WHAT YOU HAVE TO DO:
Print the records again, character for character.

(Transcribed page contents)
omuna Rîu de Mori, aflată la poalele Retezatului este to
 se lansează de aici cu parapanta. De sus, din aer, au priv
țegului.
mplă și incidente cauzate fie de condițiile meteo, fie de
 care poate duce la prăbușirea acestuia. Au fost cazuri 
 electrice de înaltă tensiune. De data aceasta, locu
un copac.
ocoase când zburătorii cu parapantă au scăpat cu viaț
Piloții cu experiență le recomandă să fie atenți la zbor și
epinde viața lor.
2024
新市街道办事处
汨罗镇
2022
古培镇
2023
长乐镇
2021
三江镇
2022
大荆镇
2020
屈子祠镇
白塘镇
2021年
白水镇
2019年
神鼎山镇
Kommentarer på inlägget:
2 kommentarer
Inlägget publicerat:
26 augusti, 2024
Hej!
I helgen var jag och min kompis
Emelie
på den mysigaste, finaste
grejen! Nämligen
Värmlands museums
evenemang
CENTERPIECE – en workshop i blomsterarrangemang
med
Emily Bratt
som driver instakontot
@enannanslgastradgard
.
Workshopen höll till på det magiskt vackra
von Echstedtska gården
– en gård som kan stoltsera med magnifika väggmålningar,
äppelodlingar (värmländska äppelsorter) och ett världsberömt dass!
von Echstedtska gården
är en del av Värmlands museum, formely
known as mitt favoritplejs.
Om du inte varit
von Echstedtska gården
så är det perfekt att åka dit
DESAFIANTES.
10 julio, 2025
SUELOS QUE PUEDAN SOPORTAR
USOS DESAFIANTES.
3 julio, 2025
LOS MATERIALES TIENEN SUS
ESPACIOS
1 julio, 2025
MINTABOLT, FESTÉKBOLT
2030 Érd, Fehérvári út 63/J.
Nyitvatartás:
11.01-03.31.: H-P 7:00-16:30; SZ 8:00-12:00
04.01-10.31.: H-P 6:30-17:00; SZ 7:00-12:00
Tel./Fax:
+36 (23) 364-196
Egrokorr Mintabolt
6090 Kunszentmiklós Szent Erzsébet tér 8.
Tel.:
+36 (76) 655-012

ANSWER SECTION:
omuna Rîu de Mori, aflată la poalele Retezatului este to
 se lansează de aici cu parapanta. De sus, din aer, au priv
țegului.
mplă și incidente cauzate fie de condițiile meteo, fie de
 care poate duce la prăbușirea acestuia. Au fost cazuri 
 electrice de înaltă tensiune. De data aceasta, locu
un copac.
ocoase când zburătorii cu parapantă au scăpat cu viaț
Piloții cu experiență le recomandă să fie atenți la zbor și
epinde viața lor.
2024
新市街道办事处
汨罗镇
2022
古培镇
2023
长乐镇
2021
三江镇
2022
大荆镇
2020
屈子祠镇
白塘镇
2021年
白水镇
2019年
神鼎山镇
Kommentarer på inlägget:
2 kommentarer
Inlägget publicerat:
26 augusti, 2024
Hej!
I helgen var jag och min kompis
Emelie
på den mysigaste, finaste
grejen! Nämligen
Värmlands museums
evenemang
CENTERPIECE – en workshop i blomsterarrangemang
med
Emily Bratt
som driver instakontot
@enannanslgastradgard
.
Workshopen höll till på det magiskt vackra
von Echstedtska gården
– en gård som kan stoltsera med magnifika väggmålningar,
äppelodlingar (värmländska äppelsorter) och ett världsberömt dass!
von Echstedtska gården
är en del av Värmlands museum, formely
known as mitt favoritplejs.
Om du inte varit
von Echstedtska gården
så är det perfekt att åka dit
DESAFIANTES.
10 julio, 2025
SUELOS QUE PUEDAN SOPORTAR
USOS DESAFIANTES.
3 julio, 2025
LOS MATERIALES TIENEN SUS
ESPACIOS
1 julio, 2025
MINTABOLT, FESTÉKBOLT
2030 Érd, Fehérvári út 63/J.
Nyitvatartás:
11.01-03.31.: H-P 7:00-16:30; SZ 8:00-12:00
04.01-10.31.: H-P 6:30-17:00; SZ 7:00-12:00
Tel./Fax:
+36 (23) 364-196
Egrokorr Mintabolt
6090 Kunszentmiklós Szent Erzsébet tér 8.
Tel.:
+36 (76) 655-012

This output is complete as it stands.